BEGIN Material shown
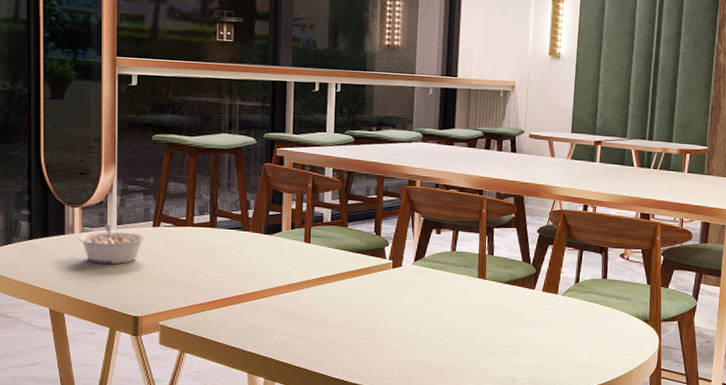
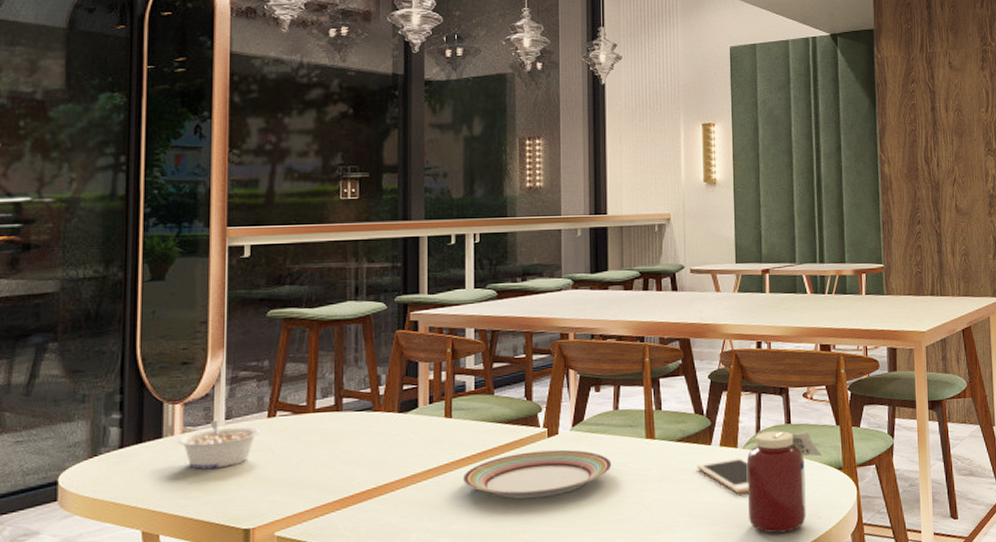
plate: none [317,278,447,318] -> present [462,449,612,499]
cell phone: none [521,301,565,333] -> present [697,457,749,494]
jar: none [562,281,633,369] -> present [746,429,823,534]

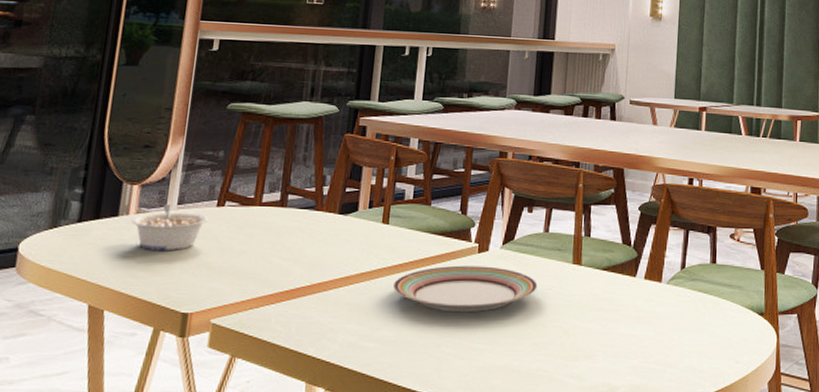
cell phone: present [697,457,749,494] -> none [620,291,670,329]
jar: present [746,429,823,534] -> none [667,266,746,374]

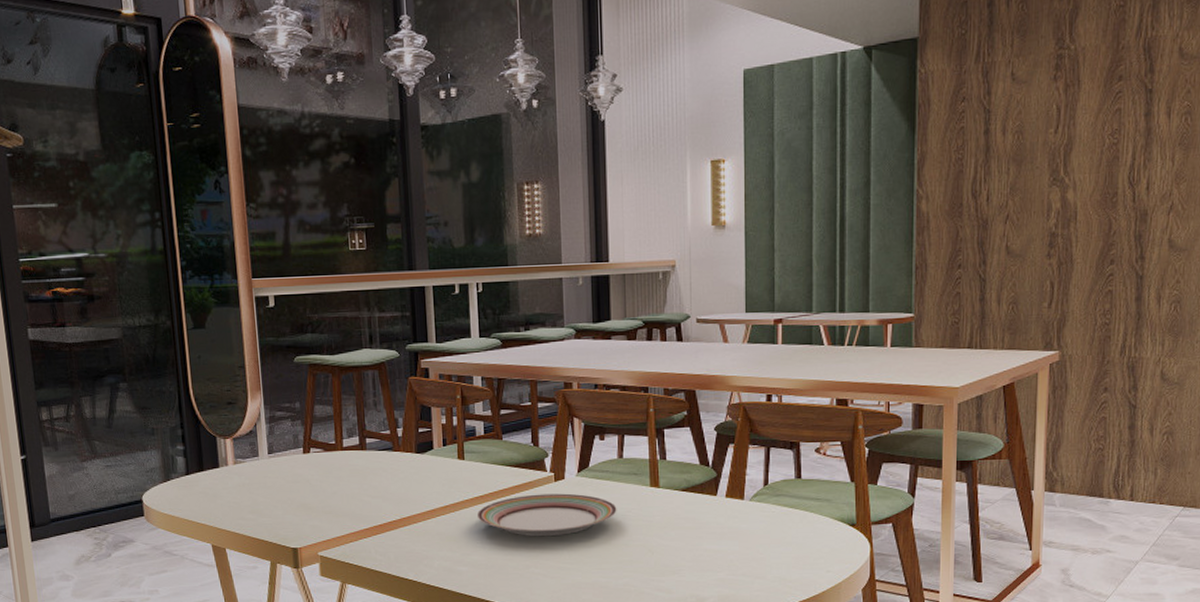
legume: present [131,203,208,252] -> none [231,453,298,496]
END Material shown
Activity ▸
Please repeat all of the data exactly as it stands, leaving the pictures out.

Final answer ▸
plate: none [317,278,447,318] -> present [462,449,612,499]
cell phone: none [521,301,565,333] -> present [697,457,749,494]
jar: none [562,281,633,369] -> present [746,429,823,534]

cell phone: present [697,457,749,494] -> none [620,291,670,329]
jar: present [746,429,823,534] -> none [667,266,746,374]

legume: present [131,203,208,252] -> none [231,453,298,496]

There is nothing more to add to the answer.